• _Task to complete_: Below are the records; extract from them the line containing "margin: 8px ->" to the line containing "html: none ->", both lines included, exactly and with no pictures.

• _Dataset_:
⁂
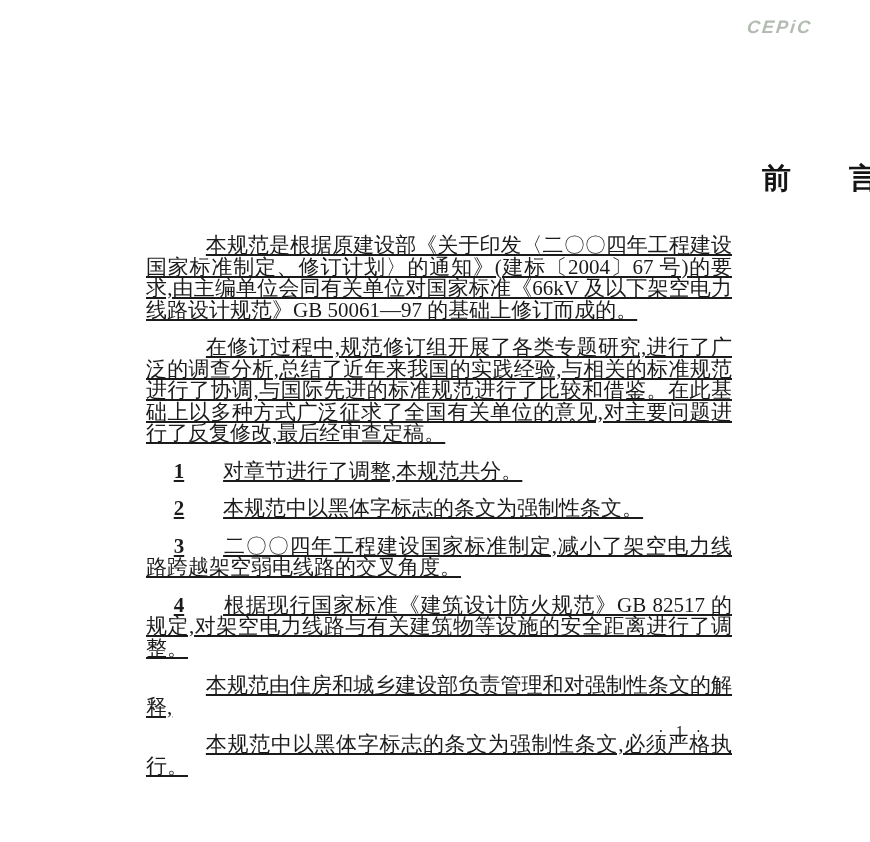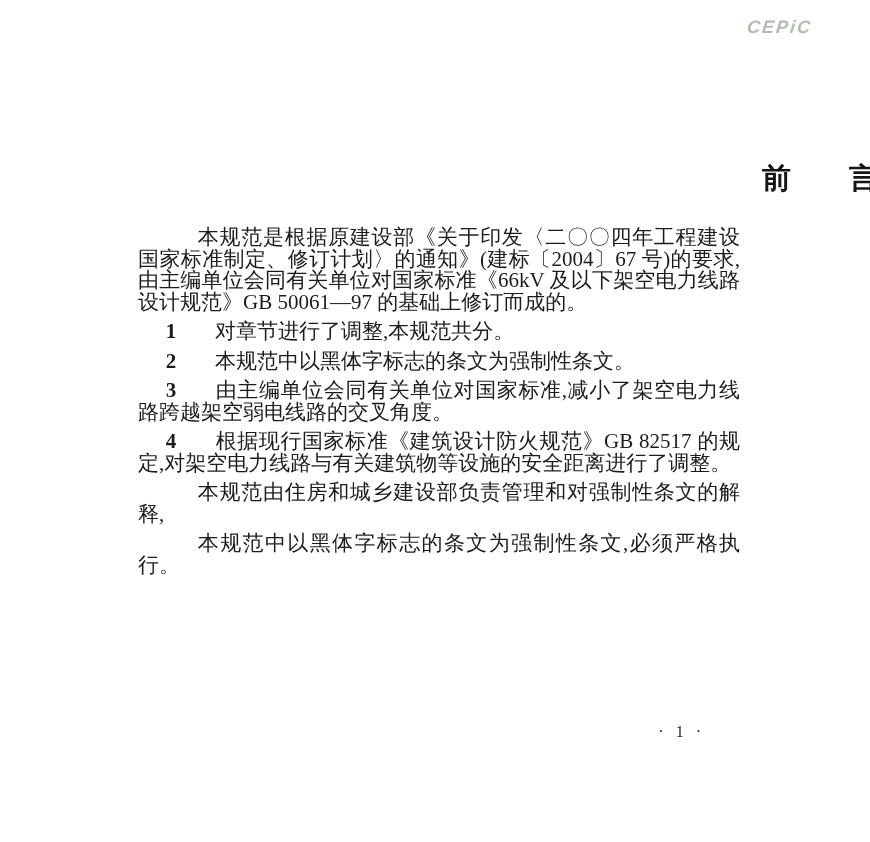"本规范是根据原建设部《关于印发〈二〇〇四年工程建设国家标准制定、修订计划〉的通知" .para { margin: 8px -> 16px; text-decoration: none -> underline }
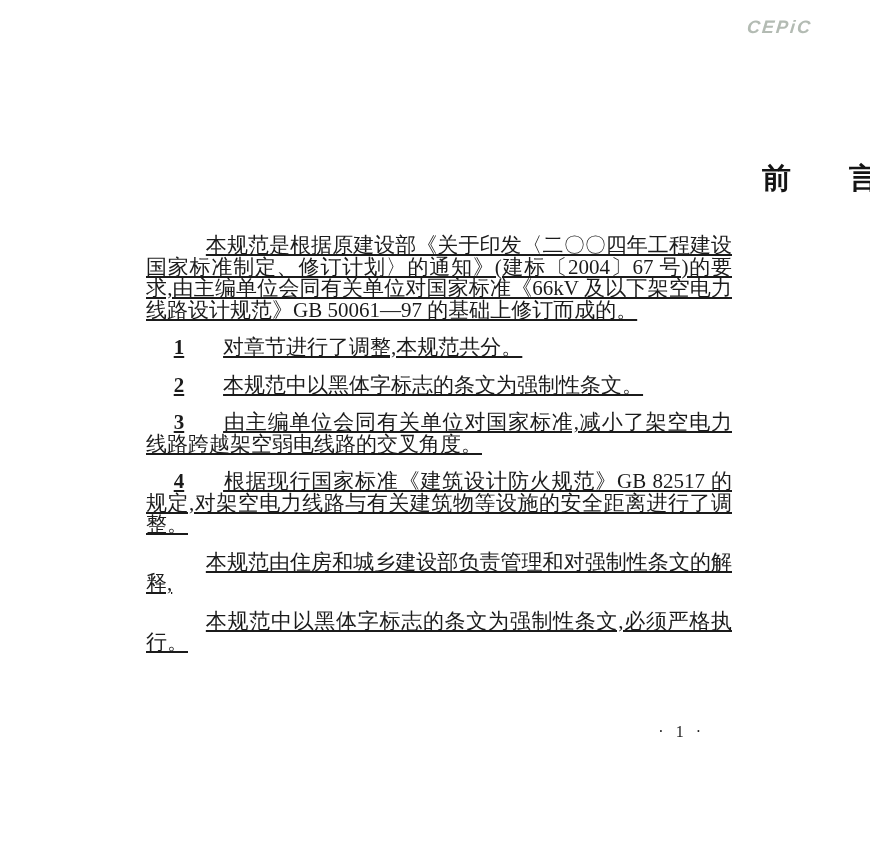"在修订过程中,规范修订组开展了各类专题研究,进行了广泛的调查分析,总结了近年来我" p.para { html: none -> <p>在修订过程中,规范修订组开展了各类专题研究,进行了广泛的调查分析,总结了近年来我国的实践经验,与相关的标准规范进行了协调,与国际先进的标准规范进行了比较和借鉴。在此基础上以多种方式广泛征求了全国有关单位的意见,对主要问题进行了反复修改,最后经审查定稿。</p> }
⁂
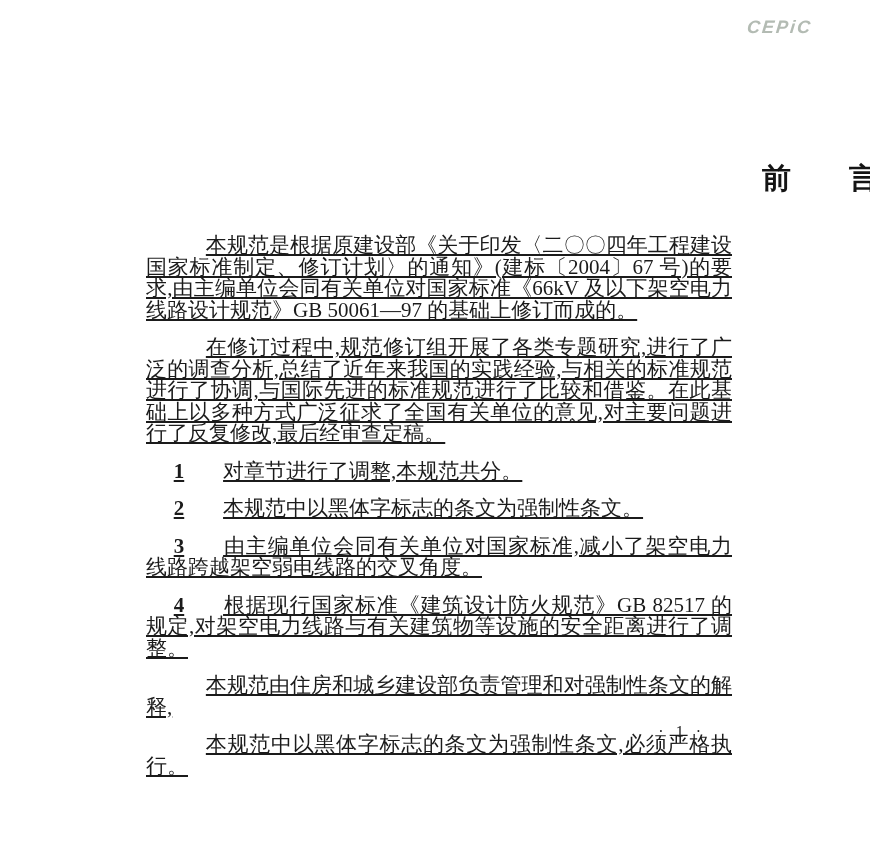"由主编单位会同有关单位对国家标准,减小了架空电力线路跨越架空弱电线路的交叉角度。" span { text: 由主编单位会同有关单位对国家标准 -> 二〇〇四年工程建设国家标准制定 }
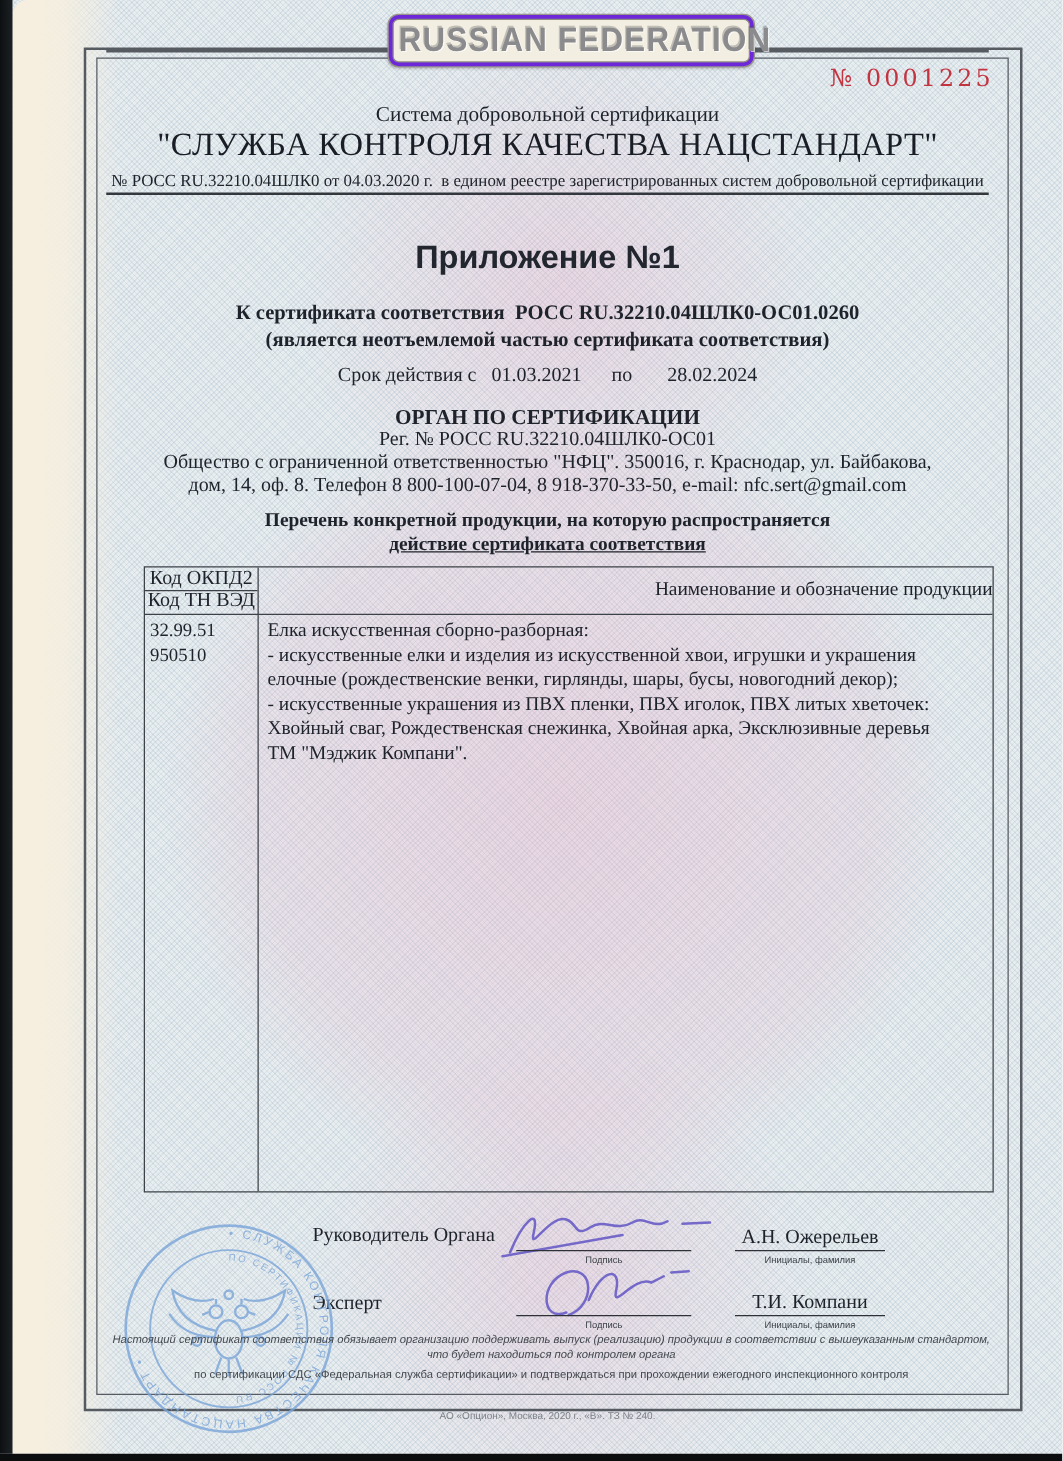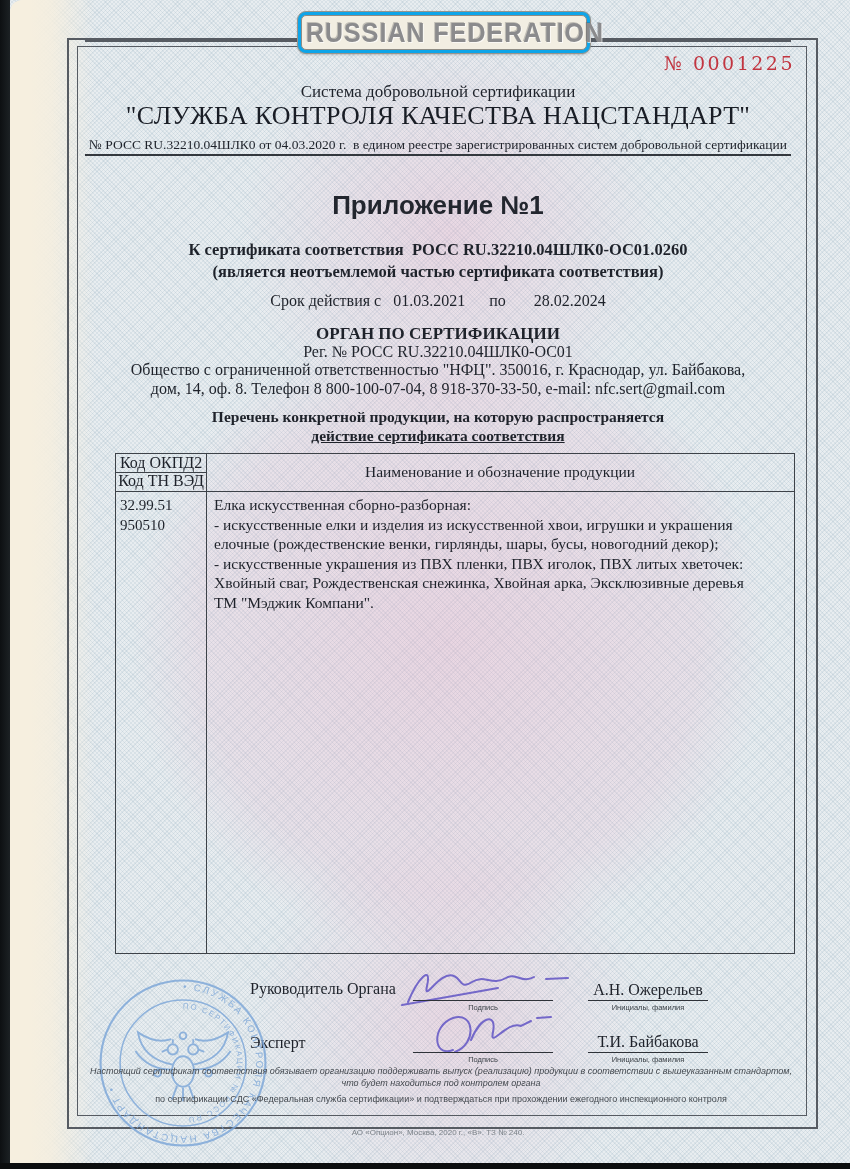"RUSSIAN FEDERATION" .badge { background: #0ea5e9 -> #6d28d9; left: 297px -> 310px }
⁂
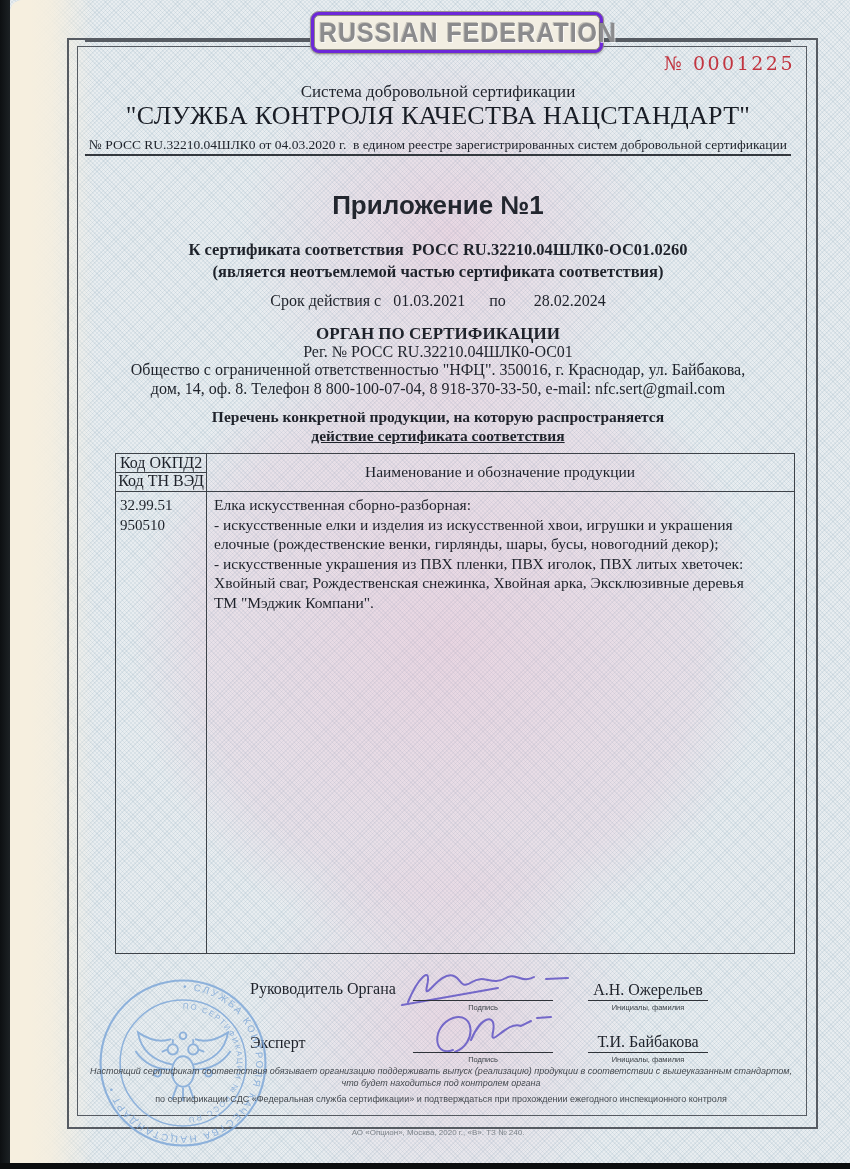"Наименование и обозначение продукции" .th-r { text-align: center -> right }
⁂
• _Result of this exercise_:
"本规范是根据原建设部《关于印发〈二〇〇四年工程建设国家标准制定、修订计划〉的通知" .para { margin: 8px -> 16px; text-decoration: none -> underline }
"在修订过程中,规范修订组开展了各类专题研究,进行了广泛的调查分析,总结了近年来我" p.para { html: none -> <p>在修订过程中,规范修订组开展了各类专题研究,进行了广泛的调查分析,总结了近年来我国的实践经验,与相关的标准规范进行了协调,与国际先进的标准规范进行了比较和借鉴。在此基础上以多种方式广泛征求了全国有关单位的意见,对主要问题进行了反复修改,最后经审查定稿。</p> }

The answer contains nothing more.